Starting with the first line of the entries and going on through the line with "Ev Dekorasyon & Danışmanlık", swap every "Forces Makina" for "Forces Machine" and write those lines out again with nothing else changed. Leave the pictures out of your answer.
+===+
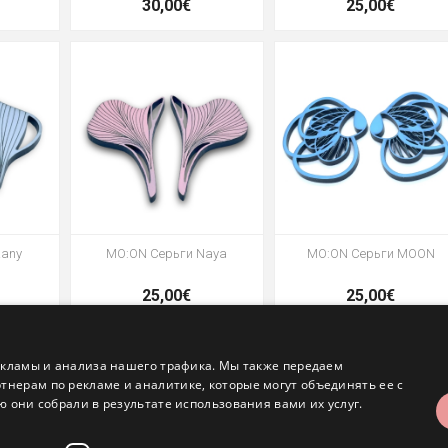
30,00€
25,00€
Rany
MO:ON Серьги Naya
MO:ON Серьги MOON
25,00€
25,00€
екламы и анализа нашего трафика. Мы также передаем
ерам по рекламе и аналитике, которые могут объединять ее с
 они собрали в результате использования вами их услуг.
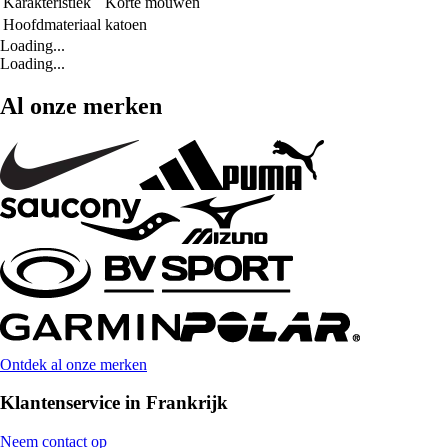
Karakteristiek
Korte mouwen
Hoofdmateriaal
katoen
Loading...
Loading...
Al onze merken
Ontdek al onze merken
Klantenservice in Frankrijk
Neem contact op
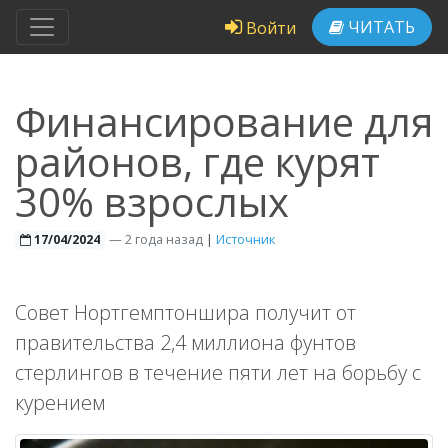
ЧИТАТЬ
Войти
Финансирование для
районов, где курят
30% взрослых
—
2 года назад
|
Источник
17/04/2024
Совет Нортгемптоншира получит от
правительства 2,4 миллиона фунтов
стерлингов в течение пяти лет на борьбу с
курением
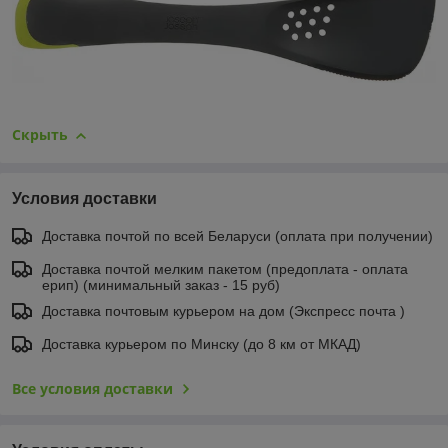
Скрыть
Условия доставки
Доставка почтой по всей Беларуси (оплата при получении)
Доставка почтой мелким пакетом (предоплата - оплата
ерип) (минимальный заказ - 15 руб)
Доставка почтовым курьером на дом (Экспресс почта )
Доставка курьером по Минску (до 8 км от МКАД)
Все условия доставки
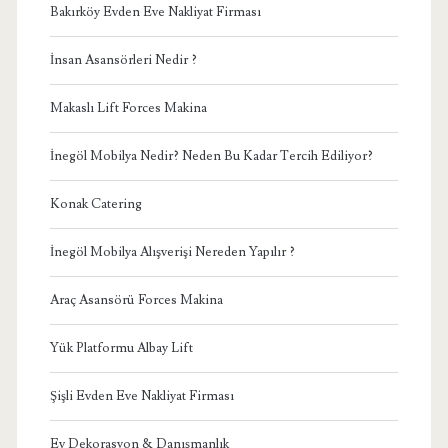
Bakırköy Evden Eve Nakliyat Firması
İnsan Asansörleri Nedir ?
Makaslı Lift Forces Makina
İnegöl Mobilya Nedir? Neden Bu Kadar Tercih Ediliyor?
Konak Catering
İnegöl Mobilya Alışverişi Nereden Yapılır ?
Araç Asansörü Forces Makina
Yük Platformu Albay Lift
Şişli Evden Eve Nakliyat Firması
Ev Dekorasyon & Danışmanlık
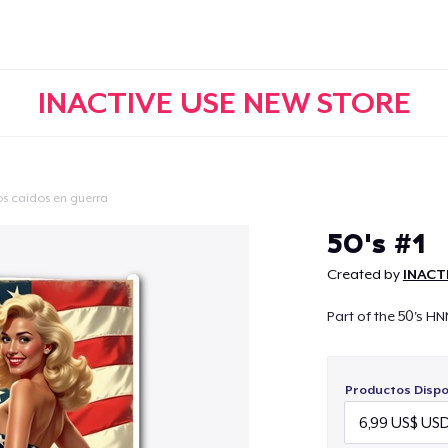
INACTIVE USE NEW STORE
os caídos en guerra
Continuar
50's #1
Created by
INACT
Part of the 50's HN
Productos Dispo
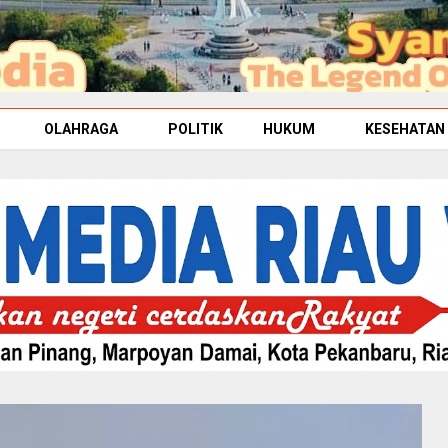
OLAHRAGA
POLITIK
HUKUM
KESEHATAN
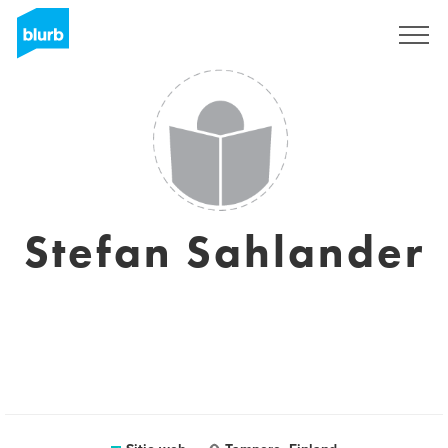
Regístrate
Stefan Sahlander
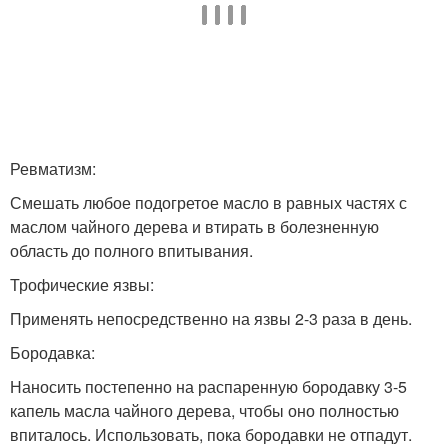
Ревматизм:
Смешать любое подогретое масло в равных частях с
маслом чайного дерева и втирать в болезненную
область до полного впитывания.
Трофические язвы:
Применять непосредственно на язвы 2-3 раза в день.
Бородавка:
Наносить постепенно на распаренную бородавку 3-5
капель масла чайного дерева, чтобы оно полностью
впиталось. Использовать, пока бородавки не отпадут.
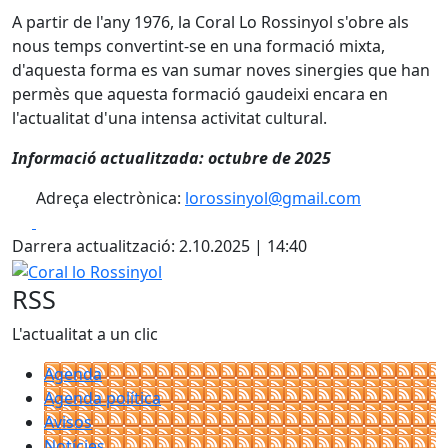
A partir de l'any 1976, la Coral Lo Rossinyol s'obre als
nous temps convertint-se en una formació mixta,
d'aquesta forma es van sumar noves sinergies que han
permès que aquesta formació gaudeixi encara en
l'actualitat d'una intensa activitat cultural.
Informació actualitzada: octubre de 2025
Adreça electrònica:
lorossinyol@gmail.com
Facebook
X
Darrera actualització: 2.10.2025 | 14:40
Coral lo Rossinyol
RSS
L'actualitat a un clic
Agenda
Agenda política
Avisos
Notícies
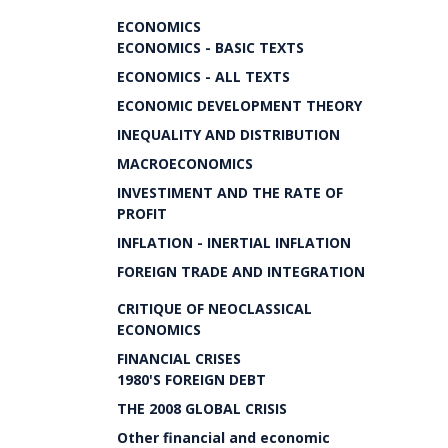
ECONOMICS
ECONOMICS - BASIC TEXTS
ECONOMICS - ALL TEXTS
ECONOMIC DEVELOPMENT THEORY
INEQUALITY AND DISTRIBUTION
MACROECONOMICS
INVESTIMENT AND THE RATE OF
PROFIT
INFLATION - INERTIAL INFLATION
FOREIGN TRADE AND INTEGRATION
CRITIQUE OF NEOCLASSICAL
ECONOMICS
FINANCIAL CRISES
1980'S FOREIGN DEBT
THE 2008 GLOBAL CRISIS
Other financial and economic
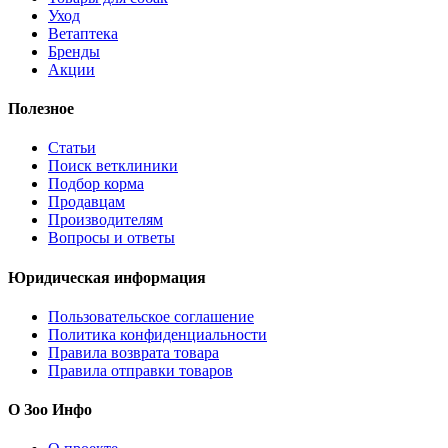
Раздел Загруженные
Миска металлическая эконом, 1 л, 17×6.5 см в
России
Миска металлическая эконом, 1 л, 17×6.5 см от
Пижон
и
другие товары категории
Загруженные
доступны в каталоге
интернет-агрегатора Zoo Info
по цене от 123 ₽.
Ознакомьтесь с
подробными характеристиками, фото и описанием, а также
динамикой цен, чтобы сделать правильный выбор.
Вы можете купить Миска металлическая эконом, 1 л, 17×6.5
см, 1л онлайн в 1 магазинах-партнерах с доставкой по России.
В нашем каталоге представлены предложения от
проверенных продавцов:
Сима лэнд
.
Важная информация для покупателей:
Мы не продаем товары напрямую, а помогаем найти самое
выгодное предложение. Цена 123 ₽ действительна на момент
последнего обновления (06.08.2026 02:01). Для жителей
городов Москва, Санкт-Петербург, Екатеринбург,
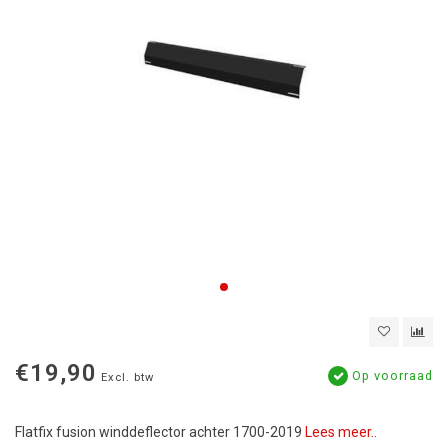
€19,90
Op voorraad
Excl. btw
Flatfix fusion winddeflector achter 1700-2019
Lees meer..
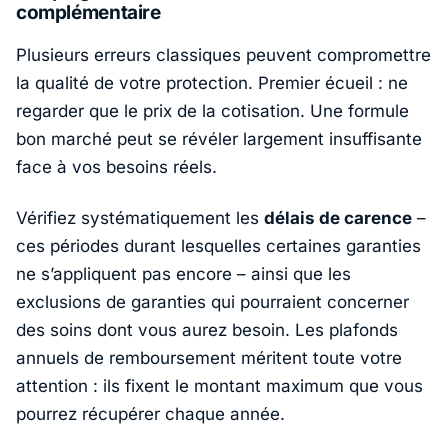
complémentaire
Plusieurs erreurs classiques peuvent compromettre
la qualité de votre protection. Premier écueil : ne
regarder que le prix de la cotisation. Une formule
bon marché peut se révéler largement insuffisante
face à vos besoins réels.
Vérifiez systématiquement les
délais de carence
–
ces périodes durant lesquelles certaines garanties
ne s’appliquent pas encore – ainsi que les
exclusions de garanties qui pourraient concerner
des soins dont vous aurez besoin. Les plafonds
annuels de remboursement méritent toute votre
attention : ils fixent le montant maximum que vous
pourrez récupérer chaque année.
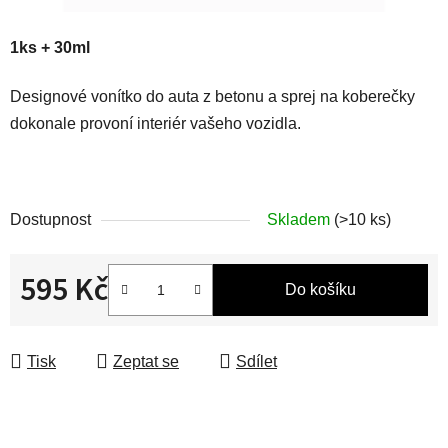
1ks + 30ml
Designové vonítko do auta z betonu a sprej na koberečky
dokonale provoní interiér vašeho vozidla.
Dostupnost
Skladem
(>10 ks)
595 Kč
Do košíku
Měrná cena:
Tisk
Zeptat se
Sdílet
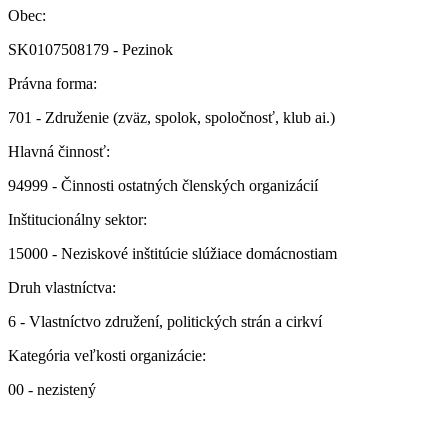
Obec:
SK0107508179 - Pezinok
Právna forma:
701 - Združenie (zväz, spolok, spoločnosť, klub ai.)
Hlavná činnosť:
94999 - Činnosti ostatných členských organizácií
Inštitucionálny sektor:
15000 - Neziskové inštitúcie slúžiace domácnostiam
Druh vlastníctva:
6 - Vlastníctvo združení, politických strán a cirkví
Kategória veľkosti organizácie:
00 - nezistený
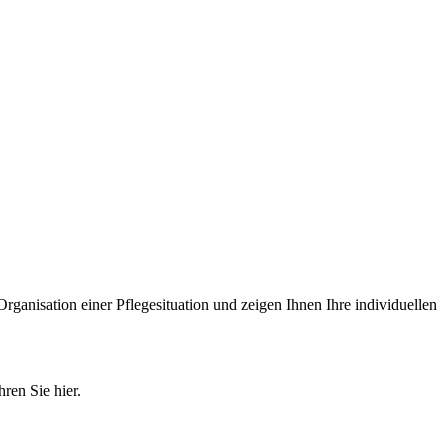
Organisation einer Pflegesituation und zeigen Ihnen Ihre individuellen
ren Sie hier.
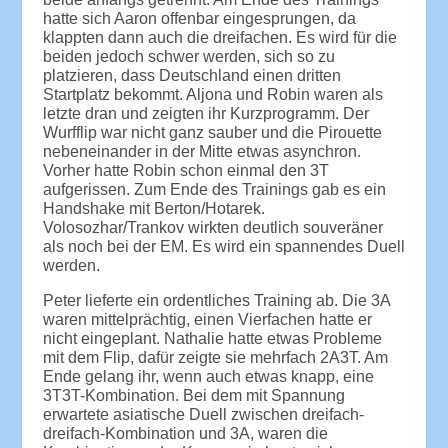
hatte sich Aaron offenbar eingesprungen, da
klappten dann auch die dreifachen. Es wird für die
beiden jedoch schwer werden, sich so zu
platzieren, dass Deutschland einen dritten
Startplatz bekommt. Aljona und Robin waren als
letzte dran und zeigten ihr Kurzprogramm. Der
Wurfflip war nicht ganz sauber und die Pirouette
nebeneinander in der Mitte etwas asynchron.
Vorher hatte Robin schon einmal den 3T
aufgerissen. Zum Ende des Trainings gab es ein
Handshake mit Berton/Hotarek.
Volosozhar/Trankov wirkten deutlich souveräner
als noch bei der EM. Es wird ein spannendes Duell
werden.
Peter lieferte ein ordentliches Training ab. Die 3A
waren mittelprächtig, einen Vierfachen hatte er
nicht eingeplant. Nathalie hatte etwas Probleme
mit dem Flip, dafür zeigte sie mehrfach 2A3T. Am
Ende gelang ihr, wenn auch etwas knapp, eine
3T3T-Kombination. Bei dem mit Spannung
erwartete asiatische Duell zwischen dreifach-
dreifach-Kombination und 3A, waren die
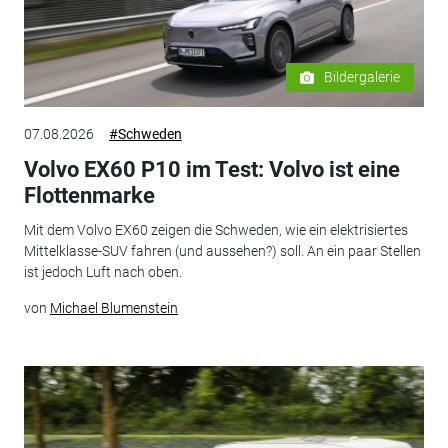
Bildergalerie
07.08.2026
#Schweden
Volvo EX60 P10 im Test: Volvo ist eine
Flottenmarke
Mit dem Volvo EX60 zeigen die Schweden, wie ein elektrisiertes
Mittelklasse-SUV fahren (und aussehen?) soll. An ein paar Stellen
ist jedoch Luft nach oben.
von
Michael Blumenstein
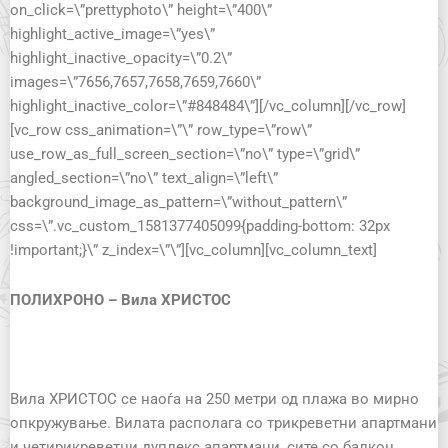
on_click=\”prettyphoto\” height=\”400\”
highlight_active_image=\”yes\”
highlight_inactive_opacity=\”0.2\”
images=\”7656,7657,7658,7659,7660\”
highlight_inactive_color=\”#848484\”][/vc_column][/vc_row]
[vc_row css_animation=\”\” row_type=\”row\”
use_row_as_full_screen_section=\”no\” type=\”grid\”
angled_section=\”no\” text_align=\”left\”
background_image_as_pattern=\”without_pattern\”
css=\”.vc_custom_1581377405099{padding-bottom: 32px
!important;}\” z_index=\”\”][vc_column][vc_column_text]
ПОЛИХРОНО – Вила ХРИСТОС
Вила ХРИСТОС се наоѓа на 250 метри од плажа во мирно
опкружување. Вилата располага со трикреветни апартмани
и четирикреветни дуплекс апартмани, сите со балкон,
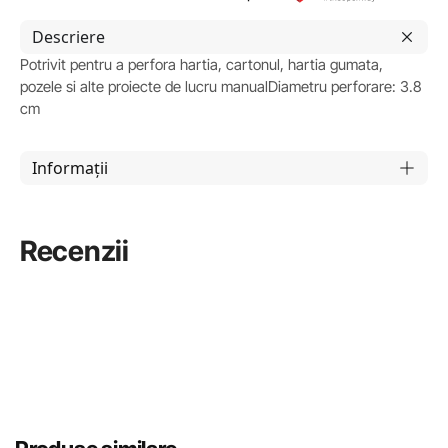
Descriere
Potrivit pentru a perfora hartia, cartonul, hartia gumata,
pozele si alte proiecte de lucru manualDiametru perforare: 3.8
cm
Informații
Recenzii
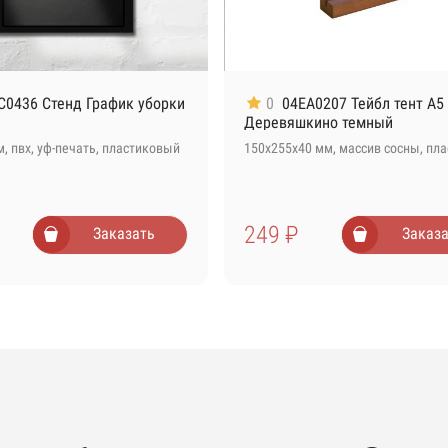
C0436 Стенд График уборки
0
04EA0207 Тейбл тент А5
Деревяшкино темный
, пвх, уф-печать, пластиковый
150х255х40 мм, массив сосны, пла
249 ₽
Заказать
Заказа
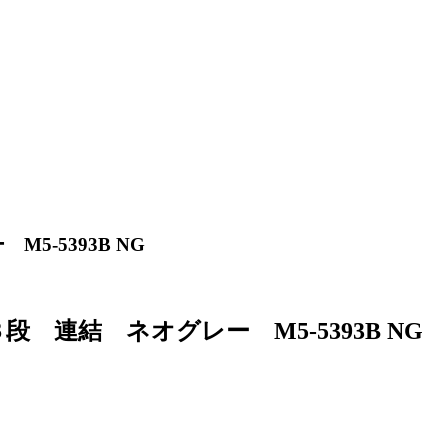
-5393B NG
連結 ネオグレー M5-5393B NG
+===+
◆ Answer box:
30,00€
25,00€
Rany
MO:ON Серьги Naya
MO:ON Серьги MOON
25,00€
25,00€
екламы и анализа нашего трафика. Мы также передаем
ерам по рекламе и аналитике, которые могут объединять ее с
 они собрали в результате использования вами их услуг.
Karakteristiek
Korte mouwen
Hoofdmateriaal
katoen
Loading...
Loading...
Al onze merken
Ontdek al onze merken
Klantenservice in Frankrijk
Neem contact op
ЧИТАТЬ
Войти
Финансирование для
районов, где курят
30% взрослых
—
2 года назад
|
Источник
17/04/2024
Совет Нортгемптоншира получит от
правительства 2,4 миллиона фунтов
стерлингов в течение пяти лет на борьбу с
курением
Скрыть
Условия доставки
Доставка почтой по всей Беларуси (оплата при получении)
Доставка почтой мелким пакетом (предоплата - оплата
ерип) (минимальный заказ - 15 руб)
Доставка почтовым курьером на дом (Экспресс почта )
Доставка курьером по Минску (до 8 км от МКАД)
Все условия доставки
Bakırköy Evden Eve Nakliyat Firması
İnsan Asansörleri Nedir ?
Makaslı Lift Forces Machine
İnegöl Mobilya Nedir? Neden Bu Kadar Tercih Ediliyor?
Konak Catering
İnegöl Mobilya Alışverişi Nereden Yapılır ?
Araç Asansörü Forces Machine
Yük Platformu Albay Lift
Şişli Evden Eve Nakliyat Firması
Ev Dekorasyon & Danışmanlık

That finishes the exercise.